Content starts
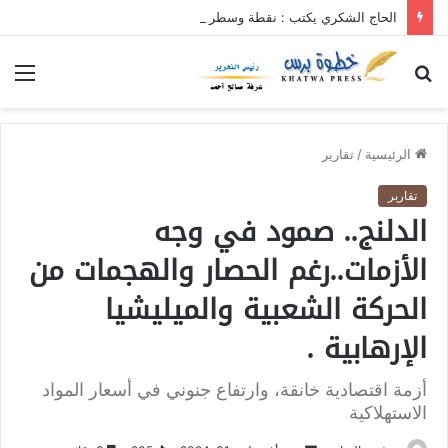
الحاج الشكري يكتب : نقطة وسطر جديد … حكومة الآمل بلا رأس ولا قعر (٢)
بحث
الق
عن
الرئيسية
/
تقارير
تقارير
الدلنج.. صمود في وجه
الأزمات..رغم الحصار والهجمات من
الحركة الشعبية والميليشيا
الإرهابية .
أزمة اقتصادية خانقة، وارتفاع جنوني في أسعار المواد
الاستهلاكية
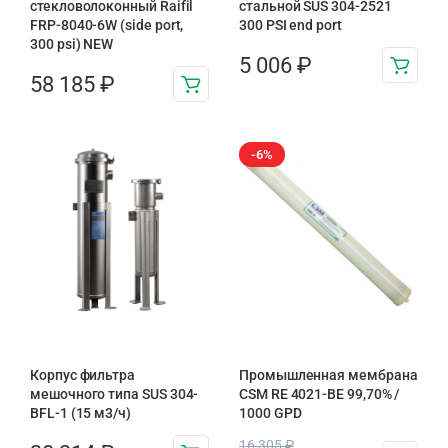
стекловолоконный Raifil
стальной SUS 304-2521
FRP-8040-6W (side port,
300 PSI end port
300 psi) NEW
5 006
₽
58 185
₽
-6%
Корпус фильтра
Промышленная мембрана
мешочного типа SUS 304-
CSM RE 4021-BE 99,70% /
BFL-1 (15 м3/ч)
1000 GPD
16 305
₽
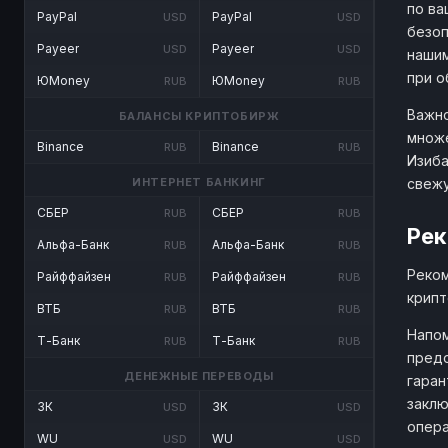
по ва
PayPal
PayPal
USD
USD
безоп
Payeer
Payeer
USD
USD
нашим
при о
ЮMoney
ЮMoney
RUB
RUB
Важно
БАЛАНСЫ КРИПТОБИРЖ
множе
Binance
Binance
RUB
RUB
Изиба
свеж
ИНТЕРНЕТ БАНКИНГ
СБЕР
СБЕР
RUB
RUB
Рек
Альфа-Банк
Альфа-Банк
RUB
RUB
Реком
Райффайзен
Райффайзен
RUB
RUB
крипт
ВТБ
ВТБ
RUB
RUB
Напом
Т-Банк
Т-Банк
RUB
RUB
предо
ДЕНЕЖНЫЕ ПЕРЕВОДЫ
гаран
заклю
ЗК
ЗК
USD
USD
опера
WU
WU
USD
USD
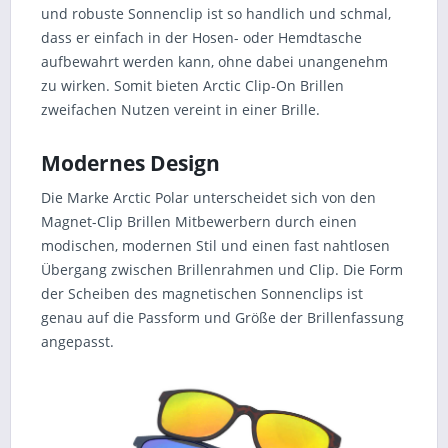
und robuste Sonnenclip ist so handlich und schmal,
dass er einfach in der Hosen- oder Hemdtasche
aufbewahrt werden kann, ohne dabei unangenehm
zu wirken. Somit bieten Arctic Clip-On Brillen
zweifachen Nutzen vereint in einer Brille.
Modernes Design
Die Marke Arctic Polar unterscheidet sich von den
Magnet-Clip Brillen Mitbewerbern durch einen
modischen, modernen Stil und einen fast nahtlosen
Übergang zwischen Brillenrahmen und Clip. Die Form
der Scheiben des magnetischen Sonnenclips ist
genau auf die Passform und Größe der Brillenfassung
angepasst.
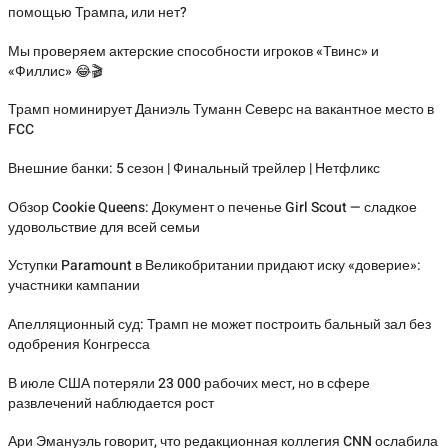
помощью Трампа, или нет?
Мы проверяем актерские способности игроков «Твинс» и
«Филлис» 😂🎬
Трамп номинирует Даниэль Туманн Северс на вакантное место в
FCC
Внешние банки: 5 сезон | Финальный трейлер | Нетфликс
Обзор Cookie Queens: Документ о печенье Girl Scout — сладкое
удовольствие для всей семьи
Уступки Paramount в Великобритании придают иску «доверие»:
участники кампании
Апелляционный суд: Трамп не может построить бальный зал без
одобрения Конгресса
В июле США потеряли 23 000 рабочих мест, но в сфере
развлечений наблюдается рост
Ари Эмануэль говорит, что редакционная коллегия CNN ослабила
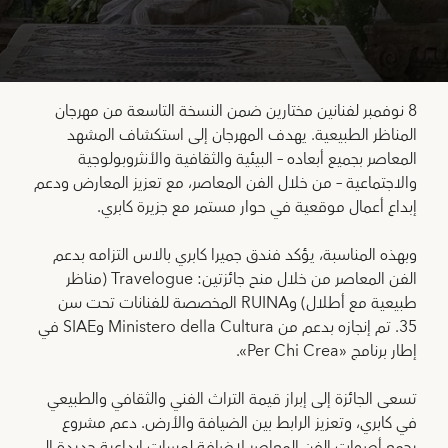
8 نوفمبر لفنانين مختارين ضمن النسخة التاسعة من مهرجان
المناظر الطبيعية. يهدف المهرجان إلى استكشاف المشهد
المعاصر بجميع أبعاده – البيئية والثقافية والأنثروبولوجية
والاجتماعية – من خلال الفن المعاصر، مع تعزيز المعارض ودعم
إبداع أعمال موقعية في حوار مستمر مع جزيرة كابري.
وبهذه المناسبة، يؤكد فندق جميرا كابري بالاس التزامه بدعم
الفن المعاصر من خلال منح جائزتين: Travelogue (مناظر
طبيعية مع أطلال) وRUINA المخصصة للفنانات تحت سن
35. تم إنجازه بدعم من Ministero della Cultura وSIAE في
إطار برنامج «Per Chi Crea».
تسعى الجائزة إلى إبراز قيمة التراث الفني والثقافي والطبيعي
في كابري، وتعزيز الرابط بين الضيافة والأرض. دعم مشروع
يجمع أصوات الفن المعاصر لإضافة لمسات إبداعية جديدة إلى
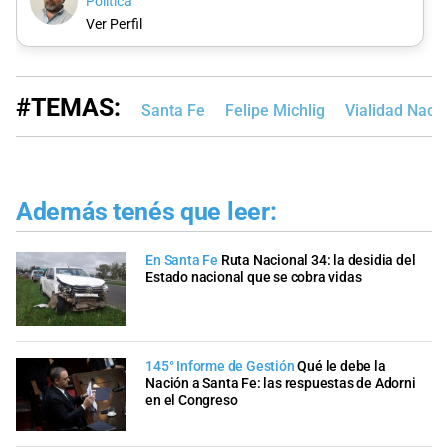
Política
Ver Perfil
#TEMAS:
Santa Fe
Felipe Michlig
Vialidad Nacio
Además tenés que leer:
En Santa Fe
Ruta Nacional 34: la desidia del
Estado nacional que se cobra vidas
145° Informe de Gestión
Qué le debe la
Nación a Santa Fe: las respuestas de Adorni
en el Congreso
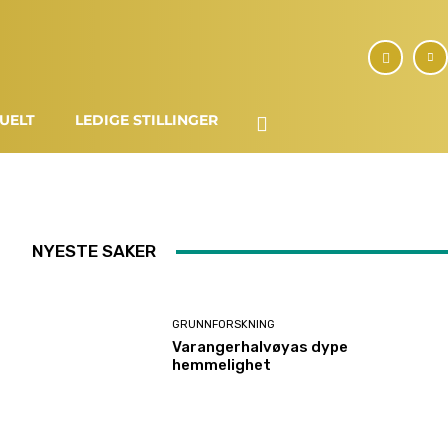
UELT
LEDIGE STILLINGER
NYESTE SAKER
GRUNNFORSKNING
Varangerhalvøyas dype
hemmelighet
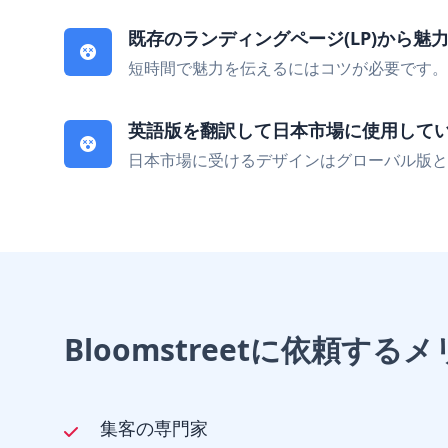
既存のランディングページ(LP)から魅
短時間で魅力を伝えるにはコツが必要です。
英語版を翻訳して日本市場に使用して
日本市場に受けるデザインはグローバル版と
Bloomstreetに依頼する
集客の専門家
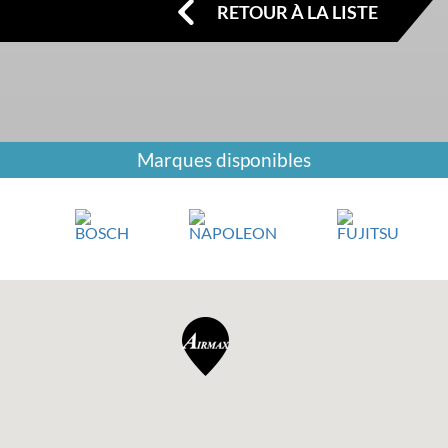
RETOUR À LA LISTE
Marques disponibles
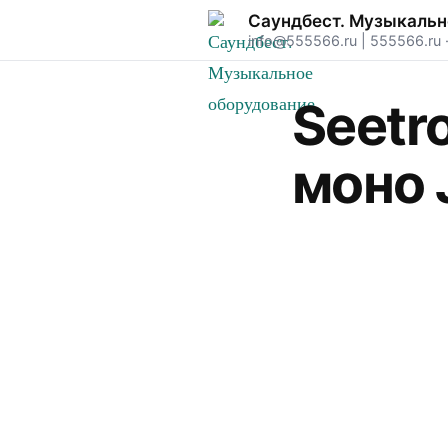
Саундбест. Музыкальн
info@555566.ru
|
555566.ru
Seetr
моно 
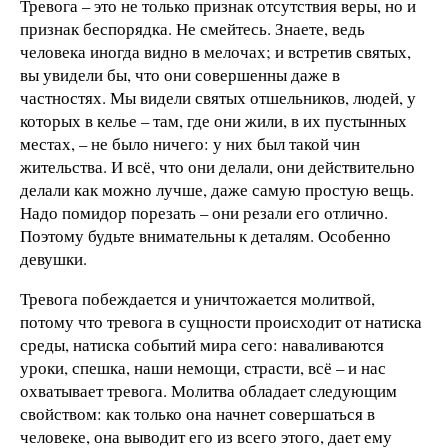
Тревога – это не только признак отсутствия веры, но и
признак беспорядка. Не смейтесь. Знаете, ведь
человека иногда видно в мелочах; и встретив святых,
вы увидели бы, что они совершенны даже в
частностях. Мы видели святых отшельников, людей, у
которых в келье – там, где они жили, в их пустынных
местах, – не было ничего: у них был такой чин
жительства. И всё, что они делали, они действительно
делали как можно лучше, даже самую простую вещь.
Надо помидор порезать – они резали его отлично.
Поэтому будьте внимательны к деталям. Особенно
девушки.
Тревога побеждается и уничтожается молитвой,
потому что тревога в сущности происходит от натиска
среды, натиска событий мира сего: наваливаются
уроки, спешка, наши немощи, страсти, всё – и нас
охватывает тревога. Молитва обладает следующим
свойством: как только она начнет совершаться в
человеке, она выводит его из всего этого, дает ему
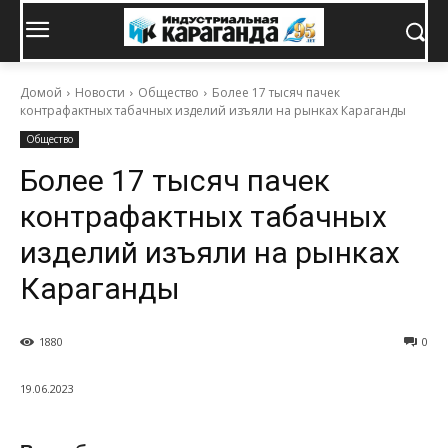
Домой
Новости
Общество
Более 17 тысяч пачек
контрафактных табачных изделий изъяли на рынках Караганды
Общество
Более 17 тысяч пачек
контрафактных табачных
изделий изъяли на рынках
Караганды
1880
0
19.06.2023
Content ends
- What is required:
Taking the entries above, extract every line from the one bearing "БАЛАНСЫ КРИПТОБИРЖ" through the one bearing "Magnet-Clip Brillen Mitbewerbern durch einen", exactly, with no pictures.

- Reply to the exercise:
БАЛАНСЫ КРИПТОБИРЖ
множе
Binance
Binance
RUB
RUB
Изиба
свеж
ИНТЕРНЕТ БАНКИНГ
СБЕР
СБЕР
RUB
RUB
Рек
Альфа-Банк
Альфа-Банк
RUB
RUB
Реком
Райффайзен
Райффайзен
RUB
RUB
крипт
ВТБ
ВТБ
RUB
RUB
Напом
Т-Банк
Т-Банк
RUB
RUB
предо
ДЕНЕЖНЫЕ ПЕРЕВОДЫ
гаран
заклю
ЗК
ЗК
USD
USD
опера
WU
WU
USD
USD
und robuste Sonnenclip ist so handlich und schmal,
dass er einfach in der Hosen- oder Hemdtasche
aufbewahrt werden kann, ohne dabei unangenehm
zu wirken. Somit bieten Arctic Clip-On Brillen
zweifachen Nutzen vereint in einer Brille.
Modernes Design
Die Marke Arctic Polar unterscheidet sich von den
Magnet-Clip Brillen Mitbewerbern durch einen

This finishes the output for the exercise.